Figure 3. Haplotype networks of the eight MLST loci.

Haplotypes of strains of C. neoformans var. grubii that have never been found outside Africa are shown in green: filled green circles designate haplotypes of strains that were obtained from trees (most were also found in patients), and empty green circles signify haplotypes that were obtained only from patients. Cosmopolitan haplotypes are shown in brown: filled brown circles designate haplotypes of strains from pigeon excreta (most were also found in patients), and empty brown circles signify haplotypes that were obtained only from patients. Circles that are half green and half brown, designated “1” and “2”, indicate haplotypes of strains found in trees and pigeon excreta, and they represent the ancestral haplotypes of global strains. Haplotypes from the global VNII subpopulation of C. neoformans var. grubii are used as an outgroup; they are shown in black and lightly encircled. Ancestral haplotypes are internal, and derived haplotypes occupy apical positions. Red dots on the lines connecting the haplotypes represent the most parsimonious number of mutational steps required to generate the allelic polymorphisms. Recombinant haplotypes identified by ARGs are excluded. The number of haplotypes per locus can also be observed. For example, 11 GPD1 haplotypes were detected in Africa (empty, solid or half-filled green circles), and only three GPD1 haplotypes were found among the global strains (empty, solid or half-filled brown circles). (One exception is the TEF1 locus, which has 16 African haplotypes, but only 15 are depicted because one haplotype was found in a pigeon strain [D16-16].) Overall, the non-recombinant African to global haplotype ratios varied from 6 to 3 for URA5 to 14 to 1 for SOD1 (Table 1).

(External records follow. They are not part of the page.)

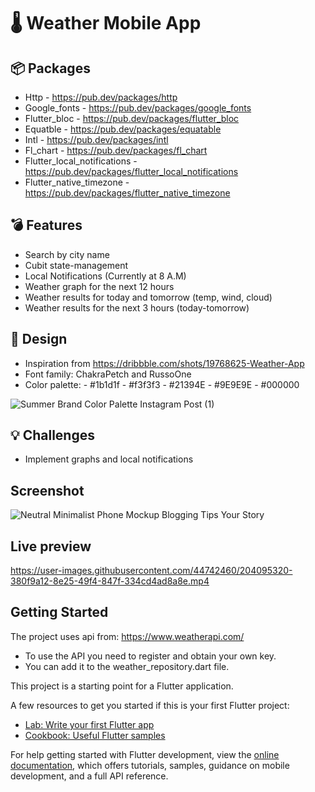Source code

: # :thermometer: Weather Mobile App

## :package: Packages
- Http - https://pub.dev/packages/http
- Google_fonts - https://pub.dev/packages/google_fonts
- Flutter_bloc - https://pub.dev/packages/flutter_bloc
- Equatble - https://pub.dev/packages/equatable
- Intl - https://pub.dev/packages/intl
- Fl_chart - https://pub.dev/packages/fl_chart
- Flutter_local_notifications - https://pub.dev/packages/flutter_local_notifications
- Flutter_native_timezone - https://pub.dev/packages/flutter_native_timezone

## :bomb: Features
- Search by city name
- Cubit state-management
- Local Notifications (Currently at 8 A.M)
- Weather graph for the next 12 hours
- Weather results for today and tomorrow (temp, wind, cloud)
- Weather results for the next 3 hours (today-tomorrow)

## :art: Design
- Inspiration from https://dribbble.com/shots/19768625-Weather-App
- Font family: ChakraPetch and RussoOne
- Color palette: - #1b1d1f - #f3f3f3 - #21394E - #9E9E9E - #000000

![Summer Brand Color Palette Instagram Post (1)](https://user-images.githubusercontent.com/44742460/204097350-36810f40-d6ab-4ce0-8644-ea027cad4332.png)

## :bulb: Challenges
- Implement graphs and local notifications

## Screenshot
![Neutral Minimalist Phone Mockup Blogging Tips Your Story](https://user-images.githubusercontent.com/44742460/204097396-028ce539-06c1-4b02-a4b0-ed709739ecc8.png)


## Live preview


https://user-images.githubusercontent.com/44742460/204095320-380f9a12-8e25-49f4-847f-334cd4ad8a8e.mp4


## Getting Started

The project uses api from: https://www.weatherapi.com/
- To use the API you need to register and obtain your own key. 
- You can add it to the weather_repository.dart file.

This project is a starting point for a Flutter application.

A few resources to get you started if this is your first Flutter project:

- [Lab: Write your first Flutter app](https://docs.flutter.dev/get-started/codelab)
- [Cookbook: Useful Flutter samples](https://docs.flutter.dev/cookbook)

For help getting started with Flutter development, view the
[online documentation](https://docs.flutter.dev/), which offers tutorials,
samples, guidance on mobile development, and a full API reference.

Figure 4. Comparison of representative allelic profiles of isolates of C. neoformans var. grubii from (top panel) the global population (VNI), including seven clinical and seven pigeon isolates, (middle panel) the coprophilic African population associated with pigeons (VNI), and (bottom panel) the African population associated with trees (VNB and VNI).

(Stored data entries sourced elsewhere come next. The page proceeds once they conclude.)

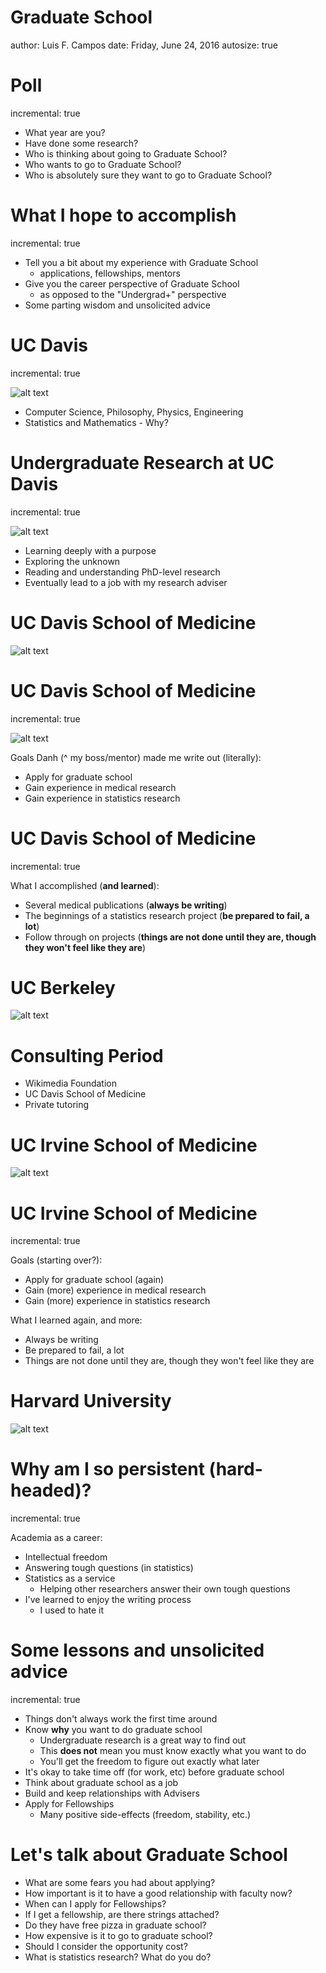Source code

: Graduate School
========================================================
author: Luis F. Campos
date: Friday, June 24, 2016
autosize: true


 

Poll
========================================================
incremental: true

- What year are you?
- Have done some research?
- Who is thinking about going to Graduate School?
- Who wants to go to Graduate School?
- Who is absolutely sure they want to go to Graduate School?




What I hope to accomplish
========================================================
incremental: true

- Tell you a bit about my experience with Graduate School
  - applications, fellowships, mentors
- Give you the career perspective of Graduate School
  - as opposed to the "Undergrad+" perspective
- Some parting wisdom and unsolicited advice



UC Davis
========================================================
incremental: true

![alt text](./images/3.jpg)
- Computer Science, Philosophy, Physics, Engineering
- Statistics and Mathematics - Why?


Undergraduate Research at UC Davis
========================================================
incremental: true

![alt text](./images/fvc_web.jpg)

- Learning deeply with a purpose
- Exploring the unknown
- Reading and understanding PhD-level research
- Eventually lead to a job with my research adviser

UC Davis School of Medicine
========================================================
![alt text](./images/IMG_9494.jpg)

UC Davis School of Medicine
========================================================
incremental: true

![alt text](./images/Danh_Nguyen_Feb2013.jpg)

Goals Danh (\^ my boss/mentor) made me write out (literally):
- Apply for graduate school
- Gain experience in medical research
- Gain experience in statistics research


UC Davis School of Medicine
========================================================
incremental: true

What I accomplished (**and learned**):
- Several medical publications (**always be writing**)
- The beginnings of a statistics research project (**be prepared to fail, a lot**)
- Follow through on projects (**things are not done until they are, though they won't feel like they are**)


UC Berkeley
========================================================
![alt text](./images/UCBerkeleyCampus.jpg)


Consulting Period
========================================================

- Wikimedia Foundation
- UC Davis School of Medicine
- Private tutoring 

UC Irvine School of Medicine
========================================================
![alt text](./images/emba-slide-location.jpg)


UC Irvine School of Medicine
========================================================
incremental: true

Goals (starting over?):
- Apply for graduate school (again)
- Gain (more) experience in medical research
- Gain (more) experience in statistics research
 

What I learned again, and more:
- Always be writing
- Be prepared to fail, a lot
- Things are not done until they are, though they won't feel like they are

Harvard University
========================================================
![alt text](./images/harvard-science-center-sert.jpg)




Why am I so persistent (hard-headed)?
========================================================
incremental: true

 
Academia as a career:
- Intellectual freedom
- Answering tough questions (in statistics)
- Statistics as a service
  - Helping other researchers answer their own tough questions
- I've learned to enjoy the writing process
  - I used to hate it



Some lessons and unsolicited advice
========================================================
incremental: true

- Things don't always work the first time around
- Know **why** you want to do graduate school
  - Undergraduate research is a great way to find out
  - This **does not** mean you must know exactly what you want to do
  - You'll get the freedom to figure out exactly what later
- It's okay to take time off (for work, etc) before graduate school
- Think about graduate school as a job
- Build and keep relationships with Advisers 
- Apply for Fellowships
  - Many positive side-effects (freedom, stability, etc.)




Let's talk about Graduate School
========================================================

- What are some fears you had about applying?
- How important is it to have a good relationship with faculty now?
- When can I apply for Fellowships?
- If I get a fellowship, are there strings attached?
- Do they have free pizza in graduate school?
- How expensive is it to go to graduate school?
- Should I consider the opportunity cost?
- What is statistics research? What do you do?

Strain designations (see Table S2) are listed on the left. Under each locus, identical haplotypes are denoted with the same number and color. Haplotypes that are associated with both pigeons and trees are shown in pink (# 1) and yellow (# 2), respectively, and they represent ancestral haplotypes of the global population. The ancestral MLST genotype that might have emerged from Africa is marked with a red arrow. Emergence of any two strains comprised only of pink and yellow progenitor haplotypes can explain diversity in the contemporary global population of VNI.

Figure 5. Incongruence among four gene genealogies of C. neoformans var. grubii obtained by maximum parsimony.

For clarity, only representative stains are shown. The VNI and VNB subpopulations are indicated. Isolates that are inconsistently placed within the gene genealogies are marked with arrows.